- What is being asked
Pictures aside, write every record out again word for word.
START Stored data
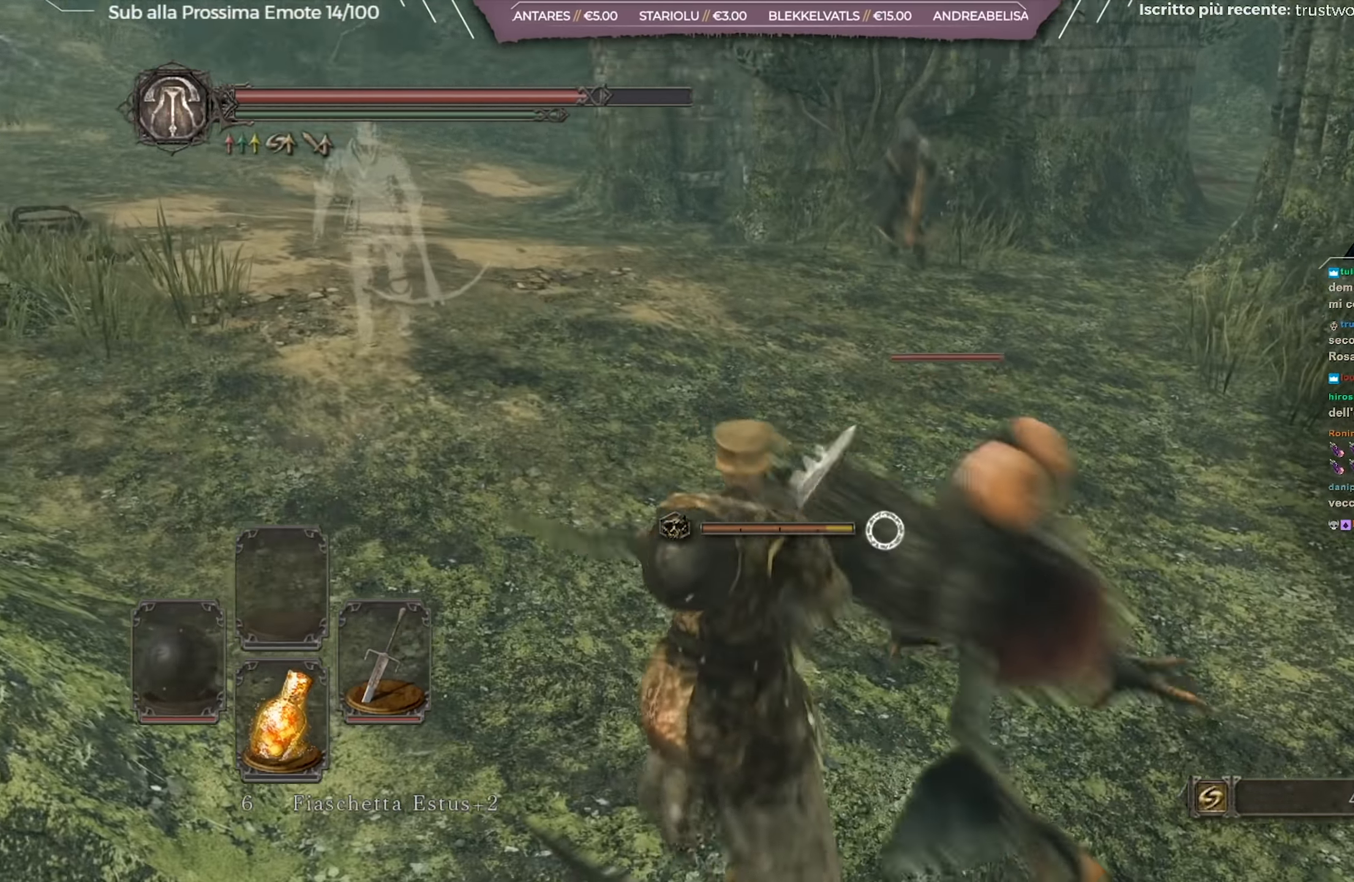
{"buttons": [], "left_stick": "right", "right_stick": "center", "events": [[150, "left_stick", "down"], [501, "left_stick", "right"]]}
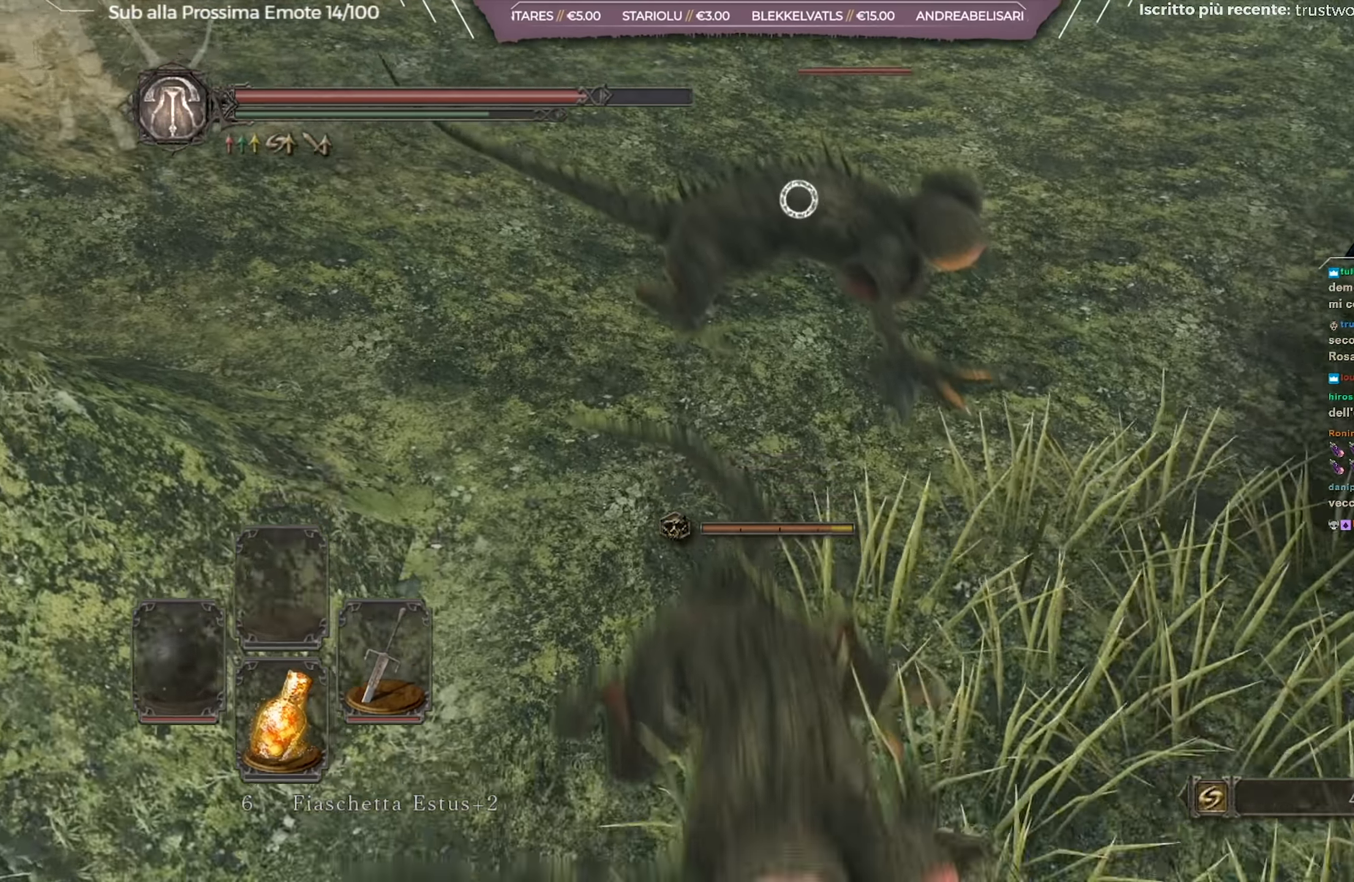
{"buttons": [], "left_stick": "up", "right_stick": "center", "events": [[183, "left_stick", "up-right"], [384, "left_stick", "up"]]}
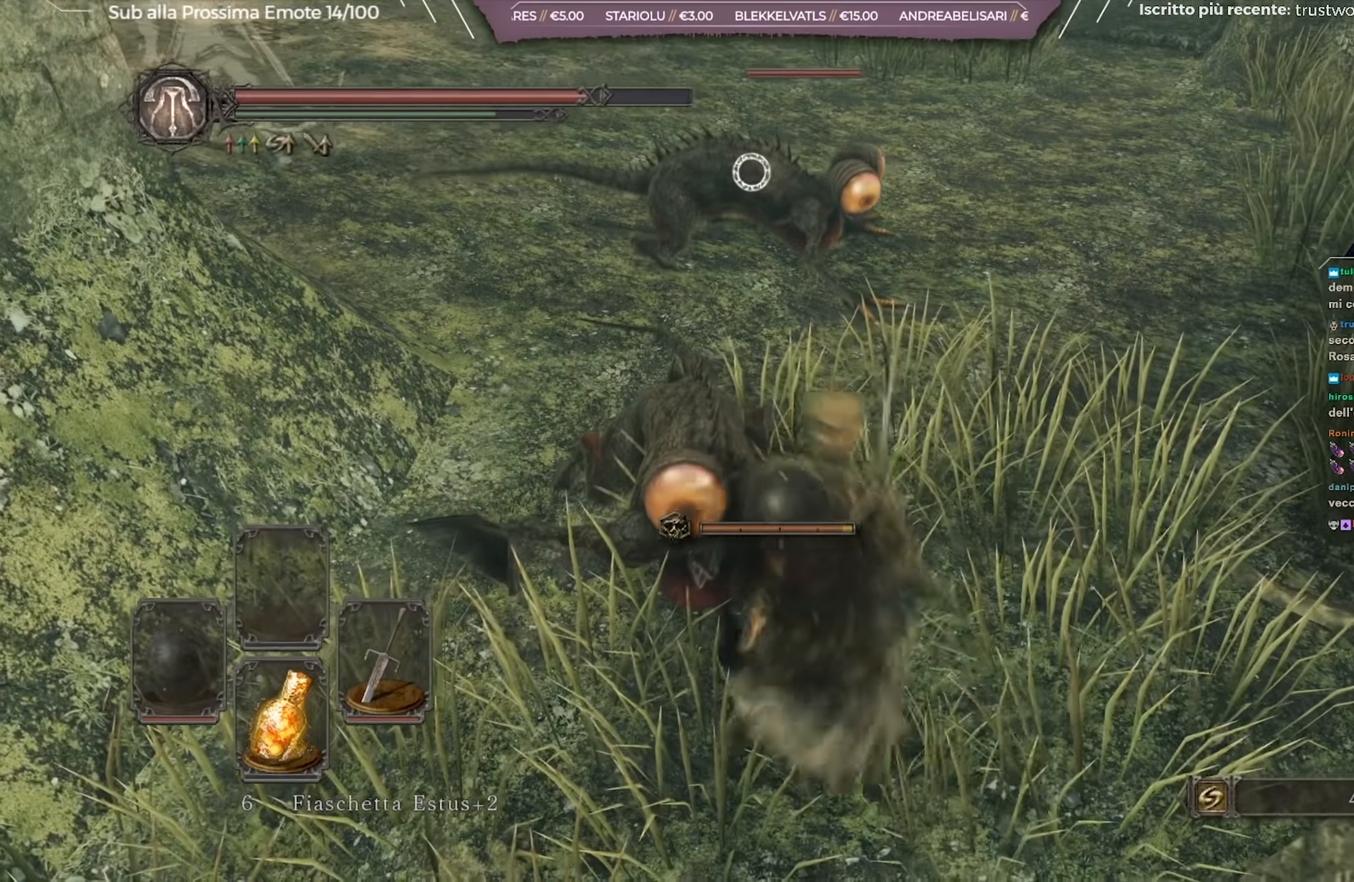
{"buttons": [], "left_stick": "up", "right_stick": "center", "events": [[266, "R1", "down"], [400, "R1", "up"]]}
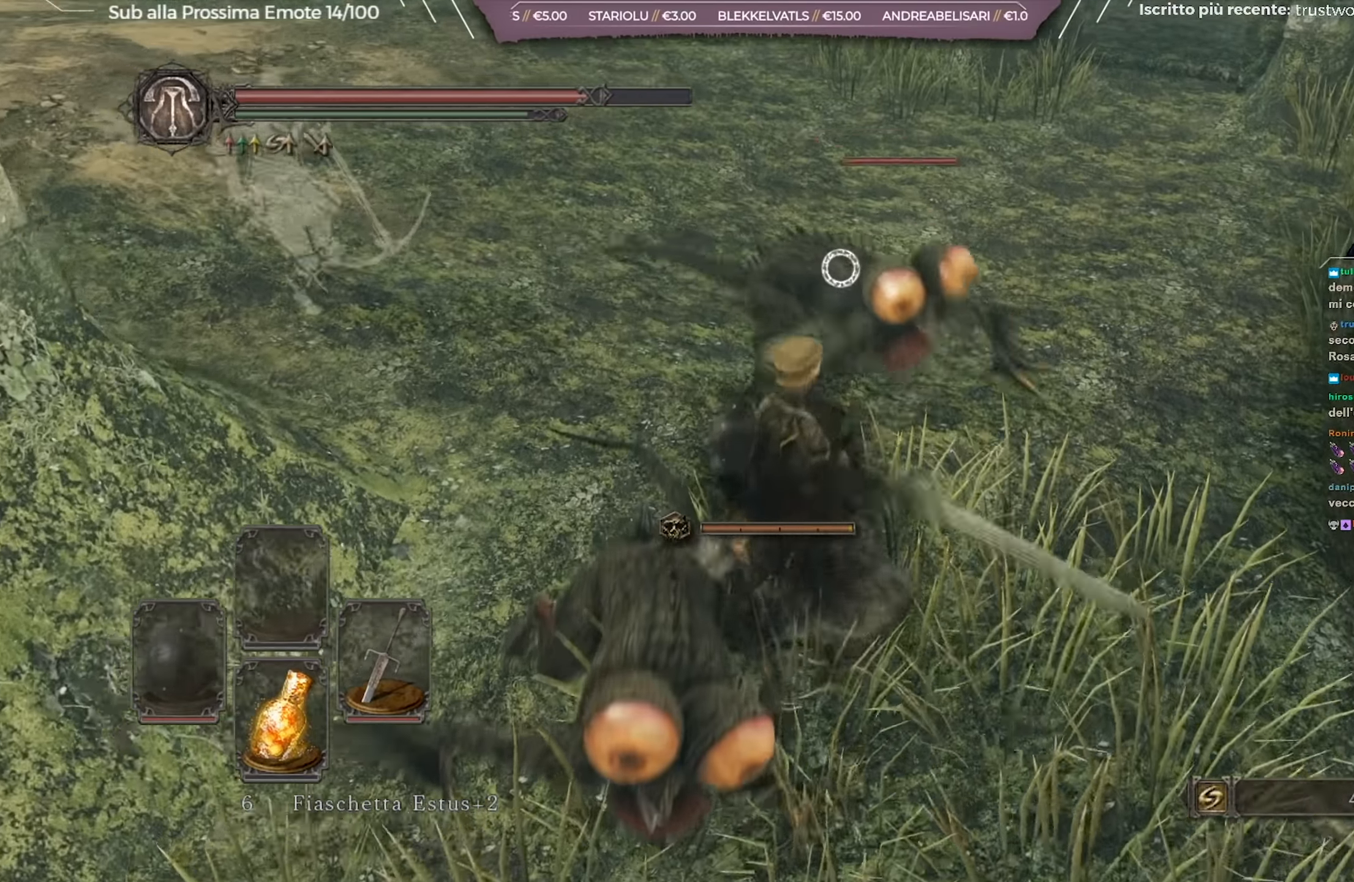
{"buttons": ["R3"], "left_stick": "right", "right_stick": "center", "events": [[250, "left_stick", "up-right"], [417, "R3", "down"], [434, "left_stick", "right"]]}
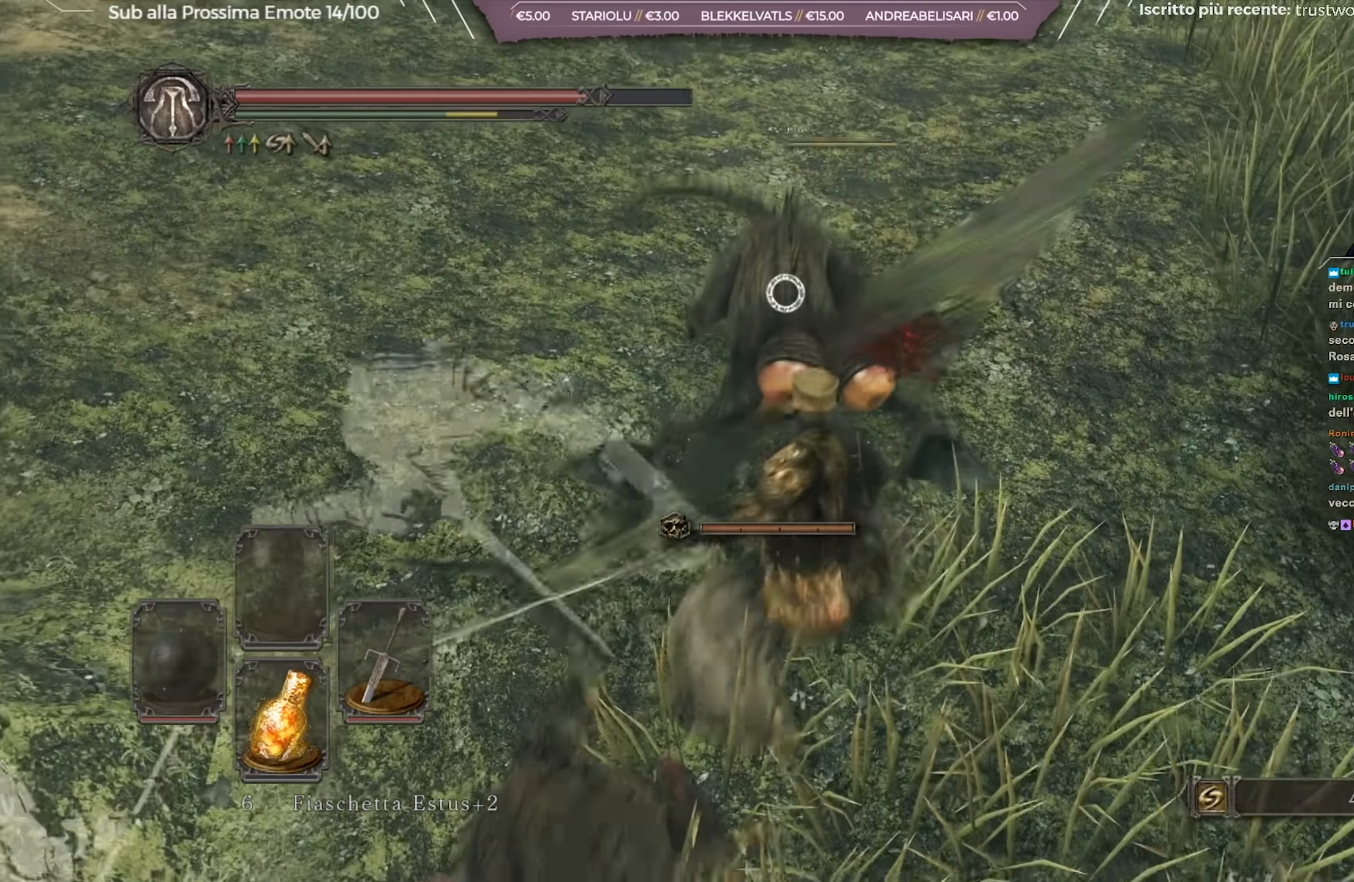
{"buttons": ["B"], "left_stick": "right", "right_stick": "center", "events": [[33, "R3", "up"], [83, "left_stick", "down-right"], [166, "B", "down"], [216, "B", "up"], [300, "B", "down"], [350, "B", "up"], [367, "left_stick", "right"], [433, "B", "down"]]}
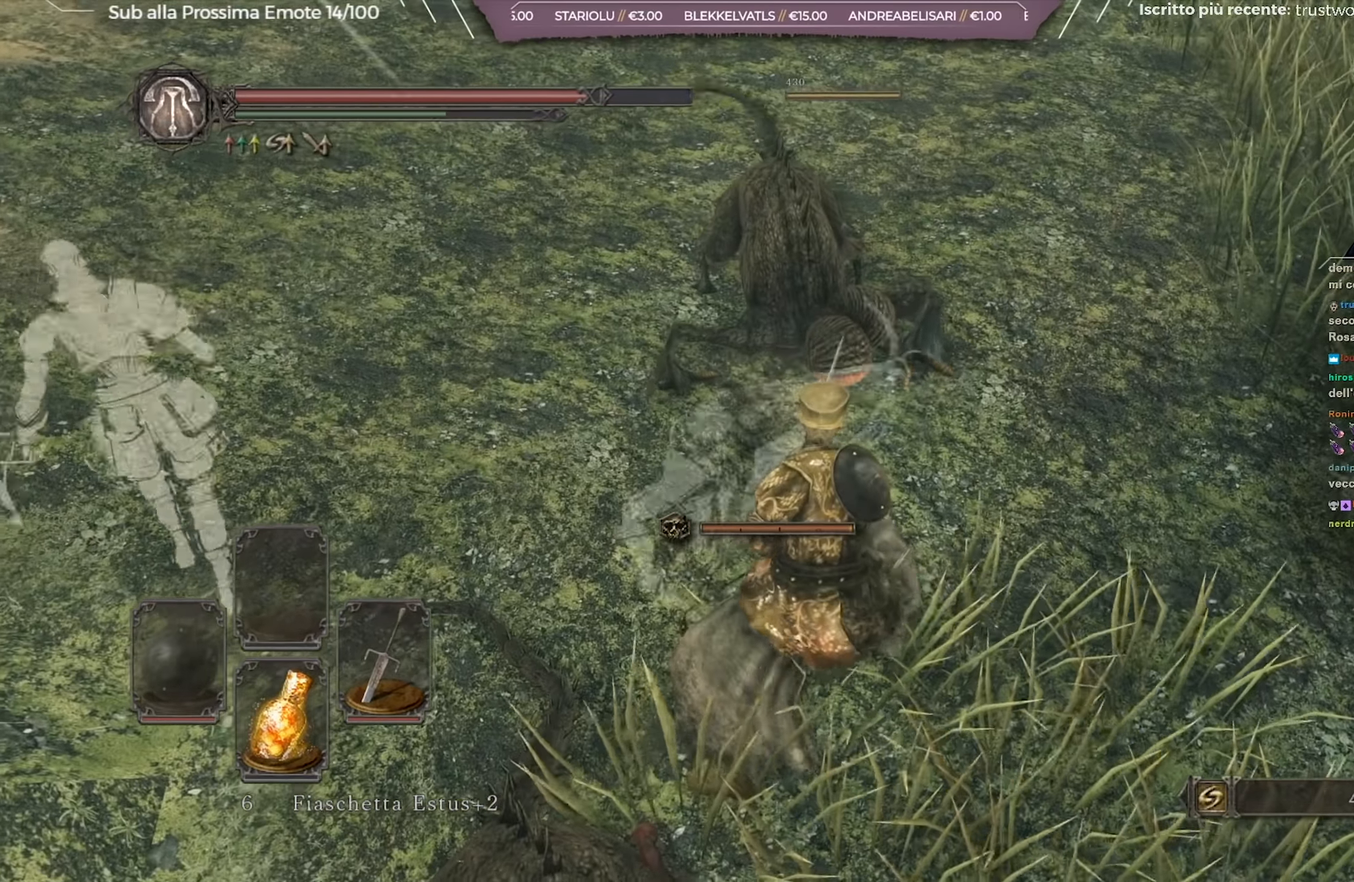
{"buttons": [], "left_stick": "up-right", "right_stick": "up-left", "events": [[17, "B", "up"], [83, "B", "down"], [133, "B", "up"], [200, "B", "down"], [284, "B", "up"], [284, "left_stick", "up-right"], [450, "right_stick", "up-left"]]}
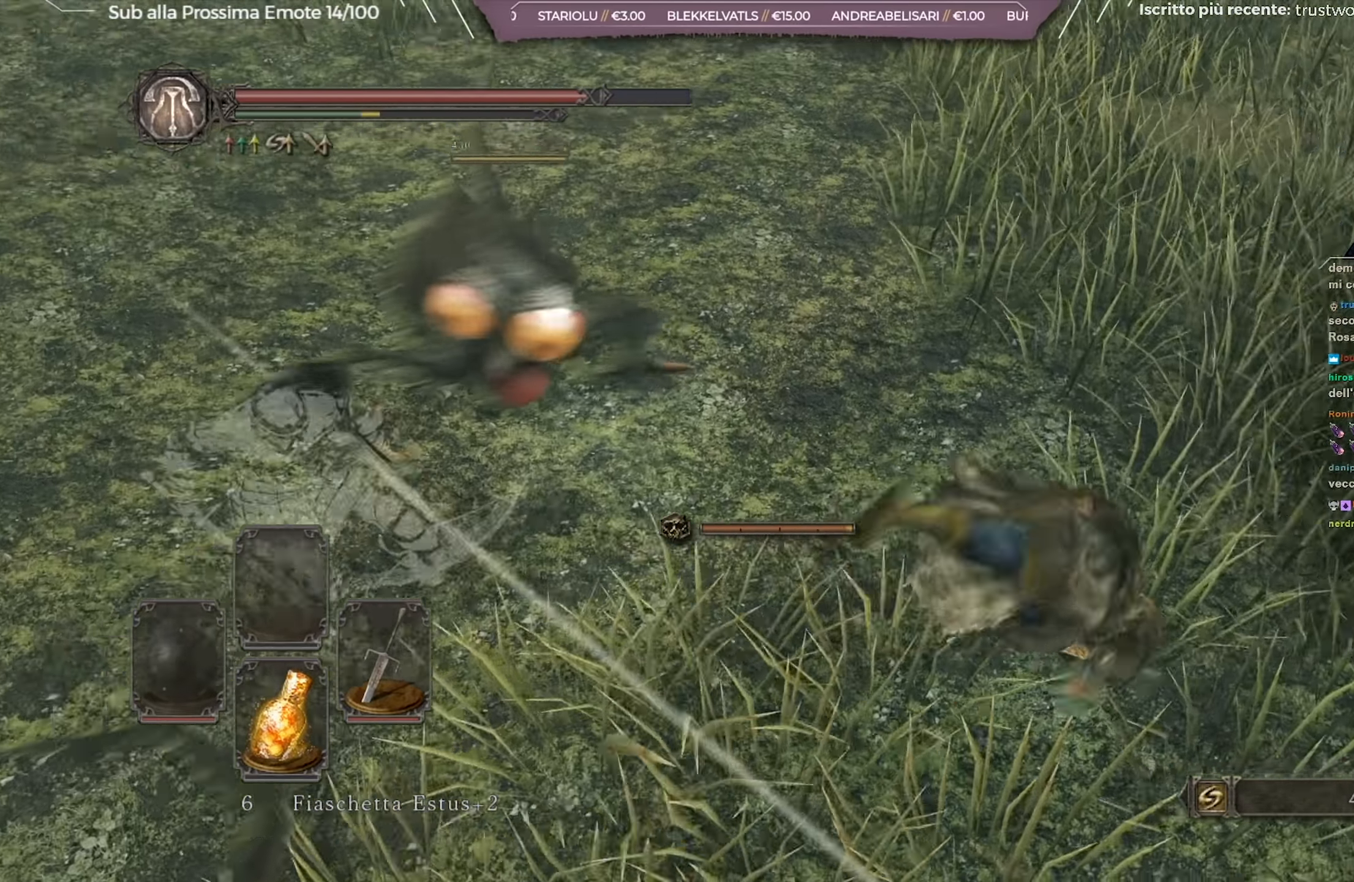
{"buttons": [], "left_stick": "up", "right_stick": "left", "events": [[233, "left_stick", "up"], [283, "right_stick", "center"], [417, "right_stick", "left"]]}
END Stored data
- The completed task
{"buttons": [], "left_stick": "right", "right_stick": "center", "events": [[150, "left_stick", "down"], [501, "left_stick", "right"]]}
{"buttons": [], "left_stick": "up", "right_stick": "center", "events": [[183, "left_stick", "up-right"], [384, "left_stick", "up"]]}
{"buttons": [], "left_stick": "up", "right_stick": "center", "events": [[266, "R1", "down"], [400, "R1", "up"]]}
{"buttons": ["R3"], "left_stick": "right", "right_stick": "center", "events": [[250, "left_stick", "up-right"], [417, "R3", "down"], [434, "left_stick", "right"]]}
{"buttons": ["B"], "left_stick": "right", "right_stick": "center", "events": [[33, "R3", "up"], [83, "left_stick", "down-right"], [166, "B", "down"], [216, "B", "up"], [300, "B", "down"], [350, "B", "up"], [367, "left_stick", "right"], [433, "B", "down"]]}
{"buttons": [], "left_stick": "up-right", "right_stick": "up-left", "events": [[17, "B", "up"], [83, "B", "down"], [133, "B", "up"], [200, "B", "down"], [284, "B", "up"], [284, "left_stick", "up-right"], [450, "right_stick", "up-left"]]}
{"buttons": [], "left_stick": "up", "right_stick": "left", "events": [[233, "left_stick", "up"], [283, "right_stick", "center"], [417, "right_stick", "left"]]}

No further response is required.